According to the WHO, 95% of smokers who attempted to quit without assistance do not make it. Most smokers take 5 to 7 attempts, without assistance, before succeeding. Many are unaware that there is medical assistance available from healthcare professionals.
Smokers are encouraged to discuss options for smoking cessation with their healthcare professionals (either doctors or pharmacists). Options for smoking cessation include non-nicotine oral tables and nicotine replacement therapy.
Non-nicotine oral tablets include buproprion and varenicline. Nicotine replacement therapy includes nicotine gum, lozenge, patch and inhaler.
Smokers who embark on a smoking cessation programme need help and support to overcome the physical and psychological challenges of quitting smoking. Up to 40% of smokers may be motivated to try to stop smoking following advice from a doctor during a routine consultation.

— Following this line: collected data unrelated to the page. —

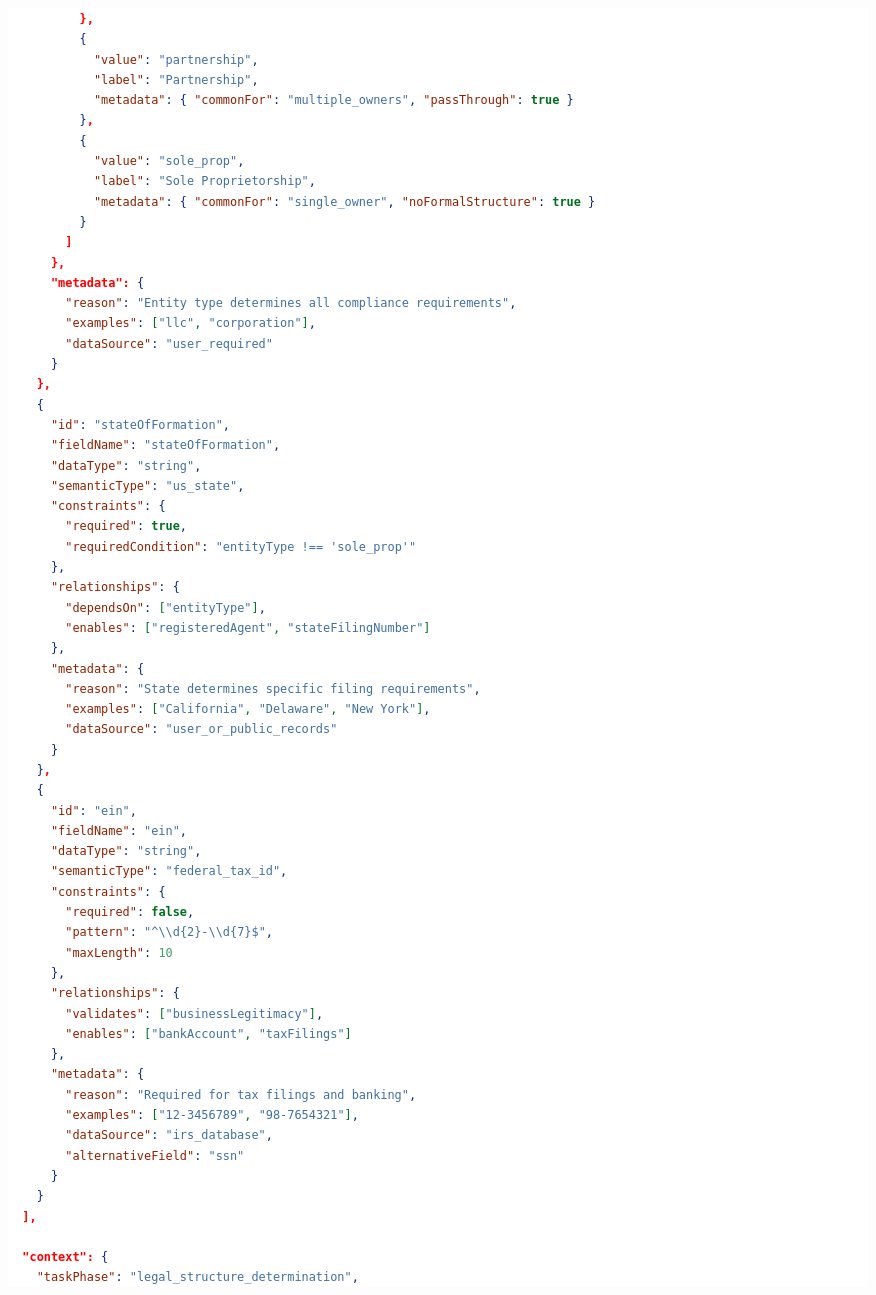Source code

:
 ```json
          },
          {
            "value": "partnership",
            "label": "Partnership",
            "metadata": { "commonFor": "multiple_owners", "passThrough": true }
          },
          {
            "value": "sole_prop",
            "label": "Sole Proprietorship",
            "metadata": { "commonFor": "single_owner", "noFormalStructure": true }
          }
        ]
      },
      "metadata": {
        "reason": "Entity type determines all compliance requirements",
        "examples": ["llc", "corporation"],
        "dataSource": "user_required"
      }
    },
    {
      "id": "stateOfFormation",
      "fieldName": "stateOfFormation",
      "dataType": "string",
      "semanticType": "us_state",
      "constraints": {
        "required": true,
        "requiredCondition": "entityType !== 'sole_prop'"
      },
      "relationships": {
        "dependsOn": ["entityType"],
        "enables": ["registeredAgent", "stateFilingNumber"]
      },
      "metadata": {
        "reason": "State determines specific filing requirements",
        "examples": ["California", "Delaware", "New York"],
        "dataSource": "user_or_public_records"
      }
    },
    {
      "id": "ein",
      "fieldName": "ein",
      "dataType": "string",
      "semanticType": "federal_tax_id",
      "constraints": {
        "required": false,
        "pattern": "^\\d{2}-\\d{7}$",
        "maxLength": 10
      },
      "relationships": {
        "validates": ["businessLegitimacy"],
        "enables": ["bankAccount", "taxFilings"]
      },
      "metadata": {
        "reason": "Required for tax filings and banking",
        "examples": ["12-3456789", "98-7654321"],
        "dataSource": "irs_database",
        "alternativeField": "ssn"
      }
    }
  ],
  
  "context": {
    "taskPhase": "legal_structure_determination",
```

As such, a support programme together with the healthcare professionals' assistance is crucial. Between 3% and 20% will succeed depending on the smoker and the method used to stop.
It is important to get help and encouragement of family members and friends while trying to quit smoking. It has been proven that a combination of medication and a support programme increases the chances of quitting smoking, therefore reducing the chances of the vicious cycle of relapsing.
The health benefits of quitting smoking are many-fold. Regardless of the age of an individual or how long the person has been smoking, the health benefits are immediate the moment they stop smoking.